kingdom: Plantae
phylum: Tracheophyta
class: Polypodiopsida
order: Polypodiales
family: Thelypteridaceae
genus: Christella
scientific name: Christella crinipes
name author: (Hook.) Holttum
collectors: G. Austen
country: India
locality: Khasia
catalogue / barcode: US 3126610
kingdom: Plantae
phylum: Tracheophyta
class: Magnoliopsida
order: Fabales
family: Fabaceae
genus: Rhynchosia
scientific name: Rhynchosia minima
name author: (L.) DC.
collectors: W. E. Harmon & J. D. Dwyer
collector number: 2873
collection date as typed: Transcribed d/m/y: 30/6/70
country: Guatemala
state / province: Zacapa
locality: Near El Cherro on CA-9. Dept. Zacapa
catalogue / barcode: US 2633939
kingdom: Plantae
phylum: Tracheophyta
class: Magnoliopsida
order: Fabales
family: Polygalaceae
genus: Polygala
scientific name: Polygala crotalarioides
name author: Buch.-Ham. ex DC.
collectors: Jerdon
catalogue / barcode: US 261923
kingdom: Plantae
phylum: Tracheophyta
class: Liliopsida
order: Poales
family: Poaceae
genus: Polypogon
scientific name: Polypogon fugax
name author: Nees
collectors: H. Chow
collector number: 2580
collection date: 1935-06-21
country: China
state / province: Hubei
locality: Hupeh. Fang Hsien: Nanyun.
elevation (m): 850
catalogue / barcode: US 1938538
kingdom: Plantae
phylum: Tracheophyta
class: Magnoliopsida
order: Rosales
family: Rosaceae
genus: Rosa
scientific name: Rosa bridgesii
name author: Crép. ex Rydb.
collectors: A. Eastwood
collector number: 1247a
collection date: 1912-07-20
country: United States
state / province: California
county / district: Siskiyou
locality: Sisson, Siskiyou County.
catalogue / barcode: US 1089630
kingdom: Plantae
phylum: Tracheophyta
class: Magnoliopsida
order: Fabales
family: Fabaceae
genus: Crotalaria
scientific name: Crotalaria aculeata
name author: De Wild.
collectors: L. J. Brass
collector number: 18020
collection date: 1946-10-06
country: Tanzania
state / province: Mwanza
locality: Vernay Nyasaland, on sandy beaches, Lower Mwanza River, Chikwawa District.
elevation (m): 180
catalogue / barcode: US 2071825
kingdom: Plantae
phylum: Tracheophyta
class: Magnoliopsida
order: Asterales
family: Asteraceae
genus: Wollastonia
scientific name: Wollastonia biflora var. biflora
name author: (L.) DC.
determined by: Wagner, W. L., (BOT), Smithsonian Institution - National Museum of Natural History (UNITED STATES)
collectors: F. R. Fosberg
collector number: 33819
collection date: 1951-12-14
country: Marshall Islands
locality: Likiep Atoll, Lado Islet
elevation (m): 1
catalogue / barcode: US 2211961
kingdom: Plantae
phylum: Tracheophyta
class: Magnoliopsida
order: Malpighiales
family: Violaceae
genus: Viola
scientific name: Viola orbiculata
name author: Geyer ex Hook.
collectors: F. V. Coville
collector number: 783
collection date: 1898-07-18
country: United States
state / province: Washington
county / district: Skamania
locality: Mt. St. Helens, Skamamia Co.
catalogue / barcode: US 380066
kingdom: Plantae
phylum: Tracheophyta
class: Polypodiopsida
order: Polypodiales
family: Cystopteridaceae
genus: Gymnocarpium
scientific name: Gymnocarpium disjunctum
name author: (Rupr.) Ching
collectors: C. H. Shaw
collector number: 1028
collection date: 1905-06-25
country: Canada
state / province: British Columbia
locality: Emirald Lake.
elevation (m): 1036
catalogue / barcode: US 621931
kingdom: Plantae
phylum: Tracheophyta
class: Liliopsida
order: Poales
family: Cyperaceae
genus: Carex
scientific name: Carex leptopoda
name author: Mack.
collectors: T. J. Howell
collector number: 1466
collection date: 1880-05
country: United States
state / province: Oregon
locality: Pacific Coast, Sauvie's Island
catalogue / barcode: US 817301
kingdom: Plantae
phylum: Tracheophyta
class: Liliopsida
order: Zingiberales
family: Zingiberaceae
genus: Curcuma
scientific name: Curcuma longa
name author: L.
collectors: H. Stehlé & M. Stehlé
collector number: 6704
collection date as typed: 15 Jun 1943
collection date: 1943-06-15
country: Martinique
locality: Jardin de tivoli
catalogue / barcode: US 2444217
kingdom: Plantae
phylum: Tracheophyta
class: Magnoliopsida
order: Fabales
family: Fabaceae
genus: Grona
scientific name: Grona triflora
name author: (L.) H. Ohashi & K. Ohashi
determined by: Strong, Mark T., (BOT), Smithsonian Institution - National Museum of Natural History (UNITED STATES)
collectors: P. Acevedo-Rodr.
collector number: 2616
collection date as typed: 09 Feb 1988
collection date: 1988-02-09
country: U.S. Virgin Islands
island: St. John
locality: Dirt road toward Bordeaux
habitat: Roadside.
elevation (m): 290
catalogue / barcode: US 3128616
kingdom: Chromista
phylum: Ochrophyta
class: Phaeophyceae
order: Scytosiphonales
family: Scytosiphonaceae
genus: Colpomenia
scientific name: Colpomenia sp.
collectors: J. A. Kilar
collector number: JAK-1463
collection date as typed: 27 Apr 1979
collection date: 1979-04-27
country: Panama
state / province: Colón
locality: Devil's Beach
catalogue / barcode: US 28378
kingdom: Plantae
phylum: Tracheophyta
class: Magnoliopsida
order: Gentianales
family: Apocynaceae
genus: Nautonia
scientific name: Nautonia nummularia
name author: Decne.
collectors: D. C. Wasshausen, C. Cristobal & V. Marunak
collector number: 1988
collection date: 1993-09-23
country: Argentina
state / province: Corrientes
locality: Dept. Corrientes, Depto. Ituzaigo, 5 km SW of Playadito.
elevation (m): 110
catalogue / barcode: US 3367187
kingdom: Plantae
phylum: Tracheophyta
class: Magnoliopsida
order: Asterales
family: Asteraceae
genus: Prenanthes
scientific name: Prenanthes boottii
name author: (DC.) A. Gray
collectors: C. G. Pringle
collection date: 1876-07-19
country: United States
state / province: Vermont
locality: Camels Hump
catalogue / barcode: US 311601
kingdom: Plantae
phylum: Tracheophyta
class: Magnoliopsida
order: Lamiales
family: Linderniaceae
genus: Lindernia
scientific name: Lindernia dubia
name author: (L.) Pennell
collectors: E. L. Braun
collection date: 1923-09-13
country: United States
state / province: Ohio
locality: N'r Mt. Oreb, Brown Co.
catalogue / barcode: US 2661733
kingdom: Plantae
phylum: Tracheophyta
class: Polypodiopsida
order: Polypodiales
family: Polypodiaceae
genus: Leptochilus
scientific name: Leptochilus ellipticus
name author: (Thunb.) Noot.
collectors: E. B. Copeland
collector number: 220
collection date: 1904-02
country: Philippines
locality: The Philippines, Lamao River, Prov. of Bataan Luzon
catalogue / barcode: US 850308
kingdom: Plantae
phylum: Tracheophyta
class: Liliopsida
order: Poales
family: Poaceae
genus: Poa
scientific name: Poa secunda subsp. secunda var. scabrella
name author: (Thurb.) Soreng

* **The exercise**
Render each line of the listing above as a JSON array of strings, one string per line, with blank lines omitted.

* **Answer**
[
  "kingdom: Plantae",
  "phylum: Tracheophyta",
  "class: Polypodiopsida",
  "order: Polypodiales",
  "family: Thelypteridaceae",
  "genus: Christella",
  "scientific name: Christella crinipes",
  "name author: (Hook.) Holttum",
  "collectors: G. Austen",
  "country: India",
  "locality: Khasia",
  "catalogue / barcode: US 3126610",
  "kingdom: Plantae",
  "phylum: Tracheophyta",
  "class: Magnoliopsida",
  "order: Fabales",
  "family: Fabaceae",
  "genus: Rhynchosia",
  "scientific name: Rhynchosia minima",
  "name author: (L.) DC.",
  "collectors: W. E. Harmon & J. D. Dwyer",
  "collector number: 2873",
  "collection date as typed: Transcribed d/m/y: 30/6/70",
  "country: Guatemala",
  "state / province: Zacapa",
  "locality: Near El Cherro on CA-9. Dept. Zacapa",
  "catalogue / barcode: US 2633939",
  "kingdom: Plantae",
  "phylum: Tracheophyta",
  "class: Magnoliopsida",
  "order: Fabales",
  "family: Polygalaceae",
  "genus: Polygala",
  "scientific name: Polygala crotalarioides",
  "name author: Buch.-Ham. ex DC.",
  "collectors: Jerdon",
  "catalogue / barcode: US 261923",
  "kingdom: Plantae",
  "phylum: Tracheophyta",
  "class: Liliopsida",
  "order: Poales",
  "family: Poaceae",
  "genus: Polypogon",
  "scientific name: Polypogon fugax",
  "name author: Nees",
  "collectors: H. Chow",
  "collector number: 2580",
  "collection date: 1935-06-21",
  "country: China",
  "state / province: Hubei",
  "locality: Hupeh. Fang Hsien: Nanyun.",
  "elevation (m): 850",
  "catalogue / barcode: US 1938538",
  "kingdom: Plantae",
  "phylum: Tracheophyta",
  "class: Magnoliopsida",
  "order: Rosales",
  "family: Rosaceae",
  "genus: Rosa",
  "scientific name: Rosa bridgesii",
  "name author: Crép. ex Rydb.",
  "collectors: A. Eastwood",
  "collector number: 1247a",
  "collection date: 1912-07-20",
  "country: United States",
  "state / province: California",
  "county / district: Siskiyou",
  "locality: Sisson, Siskiyou County.",
  "catalogue / barcode: US 1089630",
  "kingdom: Plantae",
  "phylum: Tracheophyta",
  "class: Magnoliopsida",
  "order: Fabales",
  "family: Fabaceae",
  "genus: Crotalaria",
  "scientific name: Crotalaria aculeata",
  "name author: De Wild.",
  "collectors: L. J. Brass",
  "collector number: 18020",
  "collection date: 1946-10-06",
  "country: Tanzania",
  "state / province: Mwanza",
  "locality: Vernay Nyasaland, on sandy beaches, Lower Mwanza River, Chikwawa District.",
  "elevation (m): 180",
  "catalogue / barcode: US 2071825",
  "kingdom: Plantae",
  "phylum: Tracheophyta",
  "class: Magnoliopsida",
  "order: Asterales",
  "family: Asteraceae",
  "genus: Wollastonia",
  "scientific name: Wollastonia biflora var. biflora",
  "name author: (L.) DC.",
  "determined by: Wagner, W. L., (BOT), Smithsonian Institution - National Museum of Natural History (UNITED STATES)",
  "collectors: F. R. Fosberg",
  "collector number: 33819",
  "collection date: 1951-12-14",
  "country: Marshall Islands",
  "locality: Likiep Atoll, Lado Islet",
  "elevation (m): 1",
  "catalogue / barcode: US 2211961",
  "kingdom: Plantae",
  "phylum: Tracheophyta",
  "class: Magnoliopsida",
  "order: Malpighiales",
  "family: Violaceae",
  "genus: Viola",
  "scientific name: Viola orbiculata",
  "name author: Geyer ex Hook.",
  "collectors: F. V. Coville",
  "collector number: 783",
  "collection date: 1898-07-18",
  "country: United States",
  "state / province: Washington",
  "county / district: Skamania",
  "locality: Mt. St. Helens, Skamamia Co.",
  "catalogue / barcode: US 380066",
  "kingdom: Plantae",
  "phylum: Tracheophyta",
  "class: Polypodiopsida",
  "order: Polypodiales",
  "family: Cystopteridaceae",
  "genus: Gymnocarpium",
  "scientific name: Gymnocarpium disjunctum",
  "name author: (Rupr.) Ching",
  "collectors: C. H. Shaw",
  "collector number: 1028",
  "collection date: 1905-06-25",
  "country: Canada",
  "state / province: British Columbia",
  "locality: Emirald Lake.",
  "elevation (m): 1036",
  "catalogue / barcode: US 621931",
  "kingdom: Plantae",
  "phylum: Tracheophyta",
  "class: Liliopsida",
  "order: Poales",
  "family: Cyperaceae",
  "genus: Carex",
  "scientific name: Carex leptopoda",
  "name author: Mack.",
  "collectors: T. J. Howell",
  "collector number: 1466",
  "collection date: 1880-05",
  "country: United States",
  "state / province: Oregon",
  "locality: Pacific Coast, Sauvie's Island",
  "catalogue / barcode: US 817301",
  "kingdom: Plantae",
  "phylum: Tracheophyta",
  "class: Liliopsida",
  "order: Zingiberales",
  "family: Zingiberaceae",
  "genus: Curcuma",
  "scientific name: Curcuma longa",
  "name author: L.",
  "collectors: H. Stehlé & M. Stehlé",
  "collector number: 6704",
  "collection date as typed: 15 Jun 1943",
  "collection date: 1943-06-15",
  "country: Martinique",
  "locality: Jardin de tivoli",
  "catalogue / barcode: US 2444217",
  "kingdom: Plantae",
  "phylum: Tracheophyta",
  "class: Magnoliopsida",
  "order: Fabales",
  "family: Fabaceae",
  "genus: Grona",
  "scientific name: Grona triflora",
  "name author: (L.) H. Ohashi & K. Ohashi",
  "determined by: Strong, Mark T., (BOT), Smithsonian Institution - National Museum of Natural History (UNITED STATES)",
  "collectors: P. Acevedo-Rodr.",
  "collector number: 2616",
  "collection date as typed: 09 Feb 1988",
  "collection date: 1988-02-09",
  "country: U.S. Virgin Islands",
  "island: St. John",
  "locality: Dirt road toward Bordeaux",
  "habitat: Roadside.",
  "elevation (m): 290",
  "catalogue / barcode: US 3128616",
  "kingdom: Chromista",
  "phylum: Ochrophyta",
  "class: Phaeophyceae",
  "order: Scytosiphonales",
  "family: Scytosiphonaceae",
  "genus: Colpomenia",
  "scientific name: Colpomenia sp.",
  "collectors: J. A. Kilar",
  "collector number: JAK-1463",
  "collection date as typed: 27 Apr 1979",
  "collection date: 1979-04-27",
  "country: Panama",
  "state / province: Colón",
  "locality: Devil's Beach",
  "catalogue / barcode: US 28378",
  "kingdom: Plantae",
  "phylum: Tracheophyta",
  "class: Magnoliopsida",
  "order: Gentianales",
  "family: Apocynaceae",
  "genus: Nautonia",
  "scientific name: Nautonia nummularia",
  "name author: Decne.",
  "collectors: D. C. Wasshausen, C. Cristobal & V. Marunak",
  "collector number: 1988",
  "collection date: 1993-09-23",
  "country: Argentina",
  "state / province: Corrientes",
  "locality: Dept. Corrientes, Depto. Ituzaigo, 5 km SW of Playadito.",
  "elevation (m): 110",
  "catalogue / barcode: US 3367187",
  "kingdom: Plantae",
  "phylum: Tracheophyta",
  "class: Magnoliopsida",
  "order: Asterales",
  "family: Asteraceae",
  "genus: Prenanthes",
  "scientific name: Prenanthes boottii",
  "name author: (DC.) A. Gray",
  "collectors: C. G. Pringle",
  "collection date: 1876-07-19",
  "country: United States",
  "state / province: Vermont",
  "locality: Camels Hump",
  "catalogue / barcode: US 311601",
  "kingdom: Plantae",
  "phylum: Tracheophyta",
  "class: Magnoliopsida",
  "order: Lamiales",
  "family: Linderniaceae",
  "genus: Lindernia",
  "scientific name: Lindernia dubia",
  "name author: (L.) Pennell",
  "collectors: E. L. Braun",
  "collection date: 1923-09-13",
  "country: United States",
  "state / province: Ohio",
  "locality: N'r Mt. Oreb, Brown Co.",
  "catalogue / barcode: US 2661733",
  "kingdom: Plantae",
  "phylum: Tracheophyta",
  "class: Polypodiopsida",
  "order: Polypodiales",
  "family: Polypodiaceae",
  "genus: Leptochilus",
  "scientific name: Leptochilus ellipticus",
  "name author: (Thunb.) Noot.",
  "collectors: E. B. Copeland",
  "collector number: 220",
  "collection date: 1904-02",
  "country: Philippines",
  "locality: The Philippines, Lamao River, Prov. of Bataan Luzon",
  "catalogue / barcode: US 850308",
  "kingdom: Plantae",
  "phylum: Tracheophyta",
  "class: Liliopsida",
  "order: Poales",
  "family: Poaceae",
  "genus: Poa",
  "scientific name: Poa secunda subsp. secunda var. scabrella",
  "name author: (Thurb.) Soreng"
]